Source text Block Start
STC In Solar Panels: How Standard Test Conditions Actually Work (2026)
STC = 1,000 W/m² of irradiance, 25 °C cell temperature, AM 1.5G spectrum. Every wattage on every solar datasheet — LONGi 410 W, Jinko 580 W, REC 430 W — is measured under that one set of conditions, on a flash tester in a factory line. STC is a comparison benchmark, not a forecast of what your roof will produce. This guide explains exactly what each parameter means, how the flash test works, what AM 1.5G is, what power tolerance and binning mean, and how to read STC numbers off a real 2026 datasheet without fooling yourself.
I built a 6 kW PV array on my own house in 2024 and spent a long evening comparing four datasheets — LONGi Hi-MO 6, REC Alpha Pure-R, Trina Vertex S+, and a JinkoSolar Tiger Neo. Every front-page wattage on those PDFs is an STC number. If you don't know what STC actually means, you can't tell whether a panel is good — you can only tell which marketing department printed the biggest number.
This article unpacks STC the way an engineer would want to read it: the history, the three parameters in depth, the AM 1.5G spectrum, how flash testers actually work, what positive power tolerance means, and how to read a real datasheet.
If you specifically want the STC-vs-NMOT comparison and the temperature math, jump to the STC vs NOCT (NMOT) guide. This article is the foundation.
What STC Is, And Why It Exists
When PV technology started shipping commercially in the 1970s, every manufacturer rated panels their own way. One company would quote "peak watts at noon in Phoenix in July." Another would quote "watts under our lab lamp." There was no way to compare a Solarex panel to an ARCO panel without flying both to the same desert.
The International Electrotechnical Commission (IEC) — the same body that standardizes electrical plugs, circuit breakers, and battery chemistries — published the first version of what became the modern STC framework in the early 1990s, codified into IEC 61215 (Terrestrial photovoltaic modules — Design qualification and type approval). The 2021 revision (IEC 61215-1:2021) is the current edition.
The whole point of STC is fair comparison. If LONGi's lab in Xi'an, REC's lab in Singapore, and a third-party test house like TÜV in Cologne all measure the same panel under the same defined irradiance, temperature, and spectrum, they get the same wattage. Without STC, the global PV market does not function.
Source text Block End
Task prompt ▸ What is this sentence from the solar panel guide in Spanish: "STC is a comparison benchmark, not a forecast of what your roof will produce."?
Dataset records Block Start
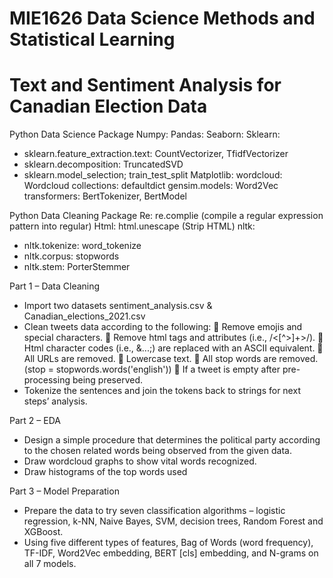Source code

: # MIE1626 Data Science Methods and Statistical Learning
# Text and Sentiment Analysis for Canadian Election Data

Python Data Science Package
Numpy:
Pandas:
Seaborn:
Sklearn:
-	sklearn.feature_extraction.text: CountVectorizer, TfidfVectorizer
-	sklearn.decomposition: TruncatedSVD
-	sklearn.model_selection; train_test_split
Matplotlib:
wordcloud: Wordcloud
collections: defaultdict
gensim.models: Word2Vec
transformers: BertTokenizer, BertModel

Python Data Cleaning Package
Re: re.complie (compile a regular expression pattern into regular)
Html: html.unescape (Strip HTML)
nltk: 
-	nltk.tokenize: word_tokenize
-	nltk.corpus: stopwords
-	nltk.stem: PorterStemmer

Part 1 – Data Cleaning
-	Import two datasets sentiment_analysis.csv & Canadian_elections_2021.csv
-	Clean tweets data according to the following:
	Remove emojis and special characters.
	Remove html tags and attributes (i.e., /<[^>]+>/).
	Html character codes (i.e., &...;) are replaced with an ASCII equivalent.
	All URLs are removed.
	Lowercase text.
	All stop words are removed. (stop = stopwords.words('english'))
	If a tweet is empty after pre-processing being preserved.
-	Tokenize the sentences and join the tokens back to strings for next steps’ analysis.

Part 2 – EDA
-	Design a simple procedure that determines the political party according to the chosen related words being observed from the given data.
-	Draw wordcloud graphs to show vital words recognized.
-	Draw histograms of the top words used

Part 3 – Model Preparation
-	Prepare the data to try seven classification algorithms – logistic regression, k-NN, Naive Bayes, SVM, decision trees, Random Forest and XGBoost.
-	Using five different types of features, Bag of Words (word frequency), TF-IDF, Word2Vec embedding, BERT [cls] embedding, and N-grams on all 7 models.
Dataset records Block End
Task response ▸ Las STC son una referencia de comparación, no un pronóstico de lo que producirá tu techo.